→ Data for this exercise:
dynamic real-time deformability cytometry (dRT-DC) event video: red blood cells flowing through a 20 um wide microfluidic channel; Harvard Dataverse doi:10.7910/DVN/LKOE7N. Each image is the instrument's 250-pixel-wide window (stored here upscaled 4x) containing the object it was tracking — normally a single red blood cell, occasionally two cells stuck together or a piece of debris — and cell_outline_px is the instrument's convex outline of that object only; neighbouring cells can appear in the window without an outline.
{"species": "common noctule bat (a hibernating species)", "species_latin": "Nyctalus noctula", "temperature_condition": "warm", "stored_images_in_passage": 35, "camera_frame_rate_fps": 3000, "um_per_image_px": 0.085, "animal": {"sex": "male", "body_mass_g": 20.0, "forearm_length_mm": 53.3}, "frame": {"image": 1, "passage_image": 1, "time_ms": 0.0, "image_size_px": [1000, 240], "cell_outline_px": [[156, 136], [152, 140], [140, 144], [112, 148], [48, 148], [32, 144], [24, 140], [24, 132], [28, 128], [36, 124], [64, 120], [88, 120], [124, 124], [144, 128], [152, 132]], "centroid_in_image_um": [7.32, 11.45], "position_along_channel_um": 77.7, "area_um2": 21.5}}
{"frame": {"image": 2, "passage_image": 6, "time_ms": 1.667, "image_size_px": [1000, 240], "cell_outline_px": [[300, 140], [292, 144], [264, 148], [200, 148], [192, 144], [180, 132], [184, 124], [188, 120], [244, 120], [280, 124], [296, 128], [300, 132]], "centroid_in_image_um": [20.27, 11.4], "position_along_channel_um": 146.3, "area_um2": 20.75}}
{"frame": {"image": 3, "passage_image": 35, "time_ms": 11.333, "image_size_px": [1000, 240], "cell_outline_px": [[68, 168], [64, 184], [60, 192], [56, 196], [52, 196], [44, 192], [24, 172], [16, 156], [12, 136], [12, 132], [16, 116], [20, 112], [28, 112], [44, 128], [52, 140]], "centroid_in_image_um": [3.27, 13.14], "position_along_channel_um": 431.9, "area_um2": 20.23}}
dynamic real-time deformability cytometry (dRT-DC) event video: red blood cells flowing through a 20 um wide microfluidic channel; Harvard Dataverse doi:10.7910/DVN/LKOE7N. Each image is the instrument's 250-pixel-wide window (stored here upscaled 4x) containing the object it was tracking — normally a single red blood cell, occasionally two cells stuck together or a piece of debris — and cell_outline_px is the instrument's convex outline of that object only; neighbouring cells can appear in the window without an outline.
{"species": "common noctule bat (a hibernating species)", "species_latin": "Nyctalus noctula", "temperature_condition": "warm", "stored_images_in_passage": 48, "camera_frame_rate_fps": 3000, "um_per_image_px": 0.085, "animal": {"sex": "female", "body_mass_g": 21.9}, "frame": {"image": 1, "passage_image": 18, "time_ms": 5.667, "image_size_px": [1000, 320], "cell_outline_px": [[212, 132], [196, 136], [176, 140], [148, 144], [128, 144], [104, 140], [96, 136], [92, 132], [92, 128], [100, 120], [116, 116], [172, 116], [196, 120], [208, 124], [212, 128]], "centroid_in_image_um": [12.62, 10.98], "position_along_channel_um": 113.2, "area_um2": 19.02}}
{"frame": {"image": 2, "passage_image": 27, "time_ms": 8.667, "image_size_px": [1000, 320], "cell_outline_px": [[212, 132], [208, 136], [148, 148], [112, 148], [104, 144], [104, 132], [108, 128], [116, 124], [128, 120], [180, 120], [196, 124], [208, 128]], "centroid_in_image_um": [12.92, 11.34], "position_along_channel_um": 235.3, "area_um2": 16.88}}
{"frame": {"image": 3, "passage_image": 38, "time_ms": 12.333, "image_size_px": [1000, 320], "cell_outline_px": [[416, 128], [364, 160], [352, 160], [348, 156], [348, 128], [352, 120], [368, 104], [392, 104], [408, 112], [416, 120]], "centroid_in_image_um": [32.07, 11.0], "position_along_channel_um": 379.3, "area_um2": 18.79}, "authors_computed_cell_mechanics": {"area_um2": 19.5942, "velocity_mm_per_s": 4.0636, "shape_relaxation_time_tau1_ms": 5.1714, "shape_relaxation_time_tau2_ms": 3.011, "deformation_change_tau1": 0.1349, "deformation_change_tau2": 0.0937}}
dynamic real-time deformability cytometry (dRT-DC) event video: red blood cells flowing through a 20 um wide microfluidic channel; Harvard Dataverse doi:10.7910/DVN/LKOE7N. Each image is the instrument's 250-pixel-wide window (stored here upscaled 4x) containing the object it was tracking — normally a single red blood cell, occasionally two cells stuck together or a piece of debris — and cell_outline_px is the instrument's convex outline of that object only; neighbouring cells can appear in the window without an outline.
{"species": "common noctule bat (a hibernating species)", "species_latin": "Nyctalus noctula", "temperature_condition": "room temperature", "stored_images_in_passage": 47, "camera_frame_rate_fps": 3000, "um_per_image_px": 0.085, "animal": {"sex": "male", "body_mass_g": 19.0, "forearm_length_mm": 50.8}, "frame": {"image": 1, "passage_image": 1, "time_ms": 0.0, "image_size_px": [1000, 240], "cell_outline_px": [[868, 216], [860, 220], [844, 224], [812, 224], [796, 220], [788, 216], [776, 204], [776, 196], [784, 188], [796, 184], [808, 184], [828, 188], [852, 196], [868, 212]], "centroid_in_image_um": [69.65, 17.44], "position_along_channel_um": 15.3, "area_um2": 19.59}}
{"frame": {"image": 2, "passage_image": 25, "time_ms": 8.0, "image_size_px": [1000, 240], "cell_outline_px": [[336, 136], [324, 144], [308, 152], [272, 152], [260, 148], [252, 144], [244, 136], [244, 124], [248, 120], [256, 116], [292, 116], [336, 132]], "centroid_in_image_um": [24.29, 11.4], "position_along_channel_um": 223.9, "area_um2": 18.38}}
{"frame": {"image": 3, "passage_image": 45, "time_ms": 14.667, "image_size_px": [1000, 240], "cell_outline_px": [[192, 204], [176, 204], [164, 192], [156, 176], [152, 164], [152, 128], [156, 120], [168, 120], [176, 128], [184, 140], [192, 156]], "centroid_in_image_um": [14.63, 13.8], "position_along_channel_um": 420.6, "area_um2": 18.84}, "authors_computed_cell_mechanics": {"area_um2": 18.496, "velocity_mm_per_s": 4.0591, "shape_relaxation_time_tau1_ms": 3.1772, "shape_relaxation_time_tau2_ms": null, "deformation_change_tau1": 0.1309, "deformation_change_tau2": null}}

→ Your objective: Can you restate every record above word for word?

→ Answer to the problem:
dynamic real-time deformability cytometry (dRT-DC) event video: red blood cells flowing through a 20 um wide microfluidic channel; Harvard Dataverse doi:10.7910/DVN/LKOE7N. Each image is the instrument's 250-pixel-wide window (stored here upscaled 4x) containing the object it was tracking — normally a single red blood cell, occasionally two cells stuck together or a piece of debris — and cell_outline_px is the instrument's convex outline of that object only; neighbouring cells can appear in the window without an outline.
{"species": "common noctule bat (a hibernating species)", "species_latin": "Nyctalus noctula", "temperature_condition": "warm", "stored_images_in_passage": 35, "camera_frame_rate_fps": 3000, "um_per_image_px": 0.085, "animal": {"sex": "male", "body_mass_g": 20.0, "forearm_length_mm": 53.3}, "frame": {"image": 1, "passage_image": 1, "time_ms": 0.0, "image_size_px": [1000, 240], "cell_outline_px": [[156, 136], [152, 140], [140, 144], [112, 148], [48, 148], [32, 144], [24, 140], [24, 132], [28, 128], [36, 124], [64, 120], [88, 120], [124, 124], [144, 128], [152, 132]], "centroid_in_image_um": [7.32, 11.45], "position_along_channel_um": 77.7, "area_um2": 21.5}}
{"frame": {"image": 2, "passage_image": 6, "time_ms": 1.667, "image_size_px": [1000, 240], "cell_outline_px": [[300, 140], [292, 144], [264, 148], [200, 148], [192, 144], [180, 132], [184, 124], [188, 120], [244, 120], [280, 124], [296, 128], [300, 132]], "centroid_in_image_um": [20.27, 11.4], "position_along_channel_um": 146.3, "area_um2": 20.75}}
{"frame": {"image": 3, "passage_image": 35, "time_ms": 11.333, "image_size_px": [1000, 240], "cell_outline_px": [[68, 168], [64, 184], [60, 192], [56, 196], [52, 196], [44, 192], [24, 172], [16, 156], [12, 136], [12, 132], [16, 116], [20, 112], [28, 112], [44, 128], [52, 140]], "centroid_in_image_um": [3.27, 13.14], "position_along_channel_um": 431.9, "area_um2": 20.23}}
dynamic real-time deformability cytometry (dRT-DC) event video: red blood cells flowing through a 20 um wide microfluidic channel; Harvard Dataverse doi:10.7910/DVN/LKOE7N. Each image is the instrument's 250-pixel-wide window (stored here upscaled 4x) containing the object it was tracking — normally a single red blood cell, occasionally two cells stuck together or a piece of debris — and cell_outline_px is the instrument's convex outline of that object only; neighbouring cells can appear in the window without an outline.
{"species": "common noctule bat (a hibernating species)", "species_latin": "Nyctalus noctula", "temperature_condition": "warm", "stored_images_in_passage": 48, "camera_frame_rate_fps": 3000, "um_per_image_px": 0.085, "animal": {"sex": "female", "body_mass_g": 21.9}, "frame": {"image": 1, "passage_image": 18, "time_ms": 5.667, "image_size_px": [1000, 320], "cell_outline_px": [[212, 132], [196, 136], [176, 140], [148, 144], [128, 144], [104, 140], [96, 136], [92, 132], [92, 128], [100, 120], [116, 116], [172, 116], [196, 120], [208, 124], [212, 128]], "centroid_in_image_um": [12.62, 10.98], "position_along_channel_um": 113.2, "area_um2": 19.02}}
{"frame": {"image": 2, "passage_image": 27, "time_ms": 8.667, "image_size_px": [1000, 320], "cell_outline_px": [[212, 132], [208, 136], [148, 148], [112, 148], [104, 144], [104, 132], [108, 128], [116, 124], [128, 120], [180, 120], [196, 124], [208, 128]], "centroid_in_image_um": [12.92, 11.34], "position_along_channel_um": 235.3, "area_um2": 16.88}}
{"frame": {"image": 3, "passage_image": 38, "time_ms": 12.333, "image_size_px": [1000, 320], "cell_outline_px": [[416, 128], [364, 160], [352, 160], [348, 156], [348, 128], [352, 120], [368, 104], [392, 104], [408, 112], [416, 120]], "centroid_in_image_um": [32.07, 11.0], "position_along_channel_um": 379.3, "area_um2": 18.79}, "authors_computed_cell_mechanics": {"area_um2": 19.5942, "velocity_mm_per_s": 4.0636, "shape_relaxation_time_tau1_ms": 5.1714, "shape_relaxation_time_tau2_ms": 3.011, "deformation_change_tau1": 0.1349, "deformation_change_tau2": 0.0937}}
dynamic real-time deformability cytometry (dRT-DC) event video: red blood cells flowing through a 20 um wide microfluidic channel; Harvard Dataverse doi:10.7910/DVN/LKOE7N. Each image is the instrument's 250-pixel-wide window (stored here upscaled 4x) containing the object it was tracking — normally a single red blood cell, occasionally two cells stuck together or a piece of debris — and cell_outline_px is the instrument's convex outline of that object only; neighbouring cells can appear in the window without an outline.
{"species": "common noctule bat (a hibernating species)", "species_latin": "Nyctalus noctula", "temperature_condition": "room temperature", "stored_images_in_passage": 47, "camera_frame_rate_fps": 3000, "um_per_image_px": 0.085, "animal": {"sex": "male", "body_mass_g": 19.0, "forearm_length_mm": 50.8}, "frame": {"image": 1, "passage_image": 1, "time_ms": 0.0, "image_size_px": [1000, 240], "cell_outline_px": [[868, 216], [860, 220], [844, 224], [812, 224], [796, 220], [788, 216], [776, 204], [776, 196], [784, 188], [796, 184], [808, 184], [828, 188], [852, 196], [868, 212]], "centroid_in_image_um": [69.65, 17.44], "position_along_channel_um": 15.3, "area_um2": 19.59}}
{"frame": {"image": 2, "passage_image": 25, "time_ms": 8.0, "image_size_px": [1000, 240], "cell_outline_px": [[336, 136], [324, 144], [308, 152], [272, 152], [260, 148], [252, 144], [244, 136], [244, 124], [248, 120], [256, 116], [292, 116], [336, 132]], "centroid_in_image_um": [24.29, 11.4], "position_along_channel_um": 223.9, "area_um2": 18.38}}
{"frame": {"image": 3, "passage_image": 45, "time_ms": 14.667, "image_size_px": [1000, 240], "cell_outline_px": [[192, 204], [176, 204], [164, 192], [156, 176], [152, 164], [152, 128], [156, 120], [168, 120], [176, 128], [184, 140], [192, 156]], "centroid_in_image_um": [14.63, 13.8], "position_along_channel_um": 420.6, "area_um2": 18.84}, "authors_computed_cell_mechanics": {"area_um2": 18.496, "velocity_mm_per_s": 4.0591, "shape_relaxation_time_tau1_ms": 3.1772, "shape_relaxation_time_tau2_ms": null, "deformation_change_tau1": 0.1309, "deformation_change_tau2": null}}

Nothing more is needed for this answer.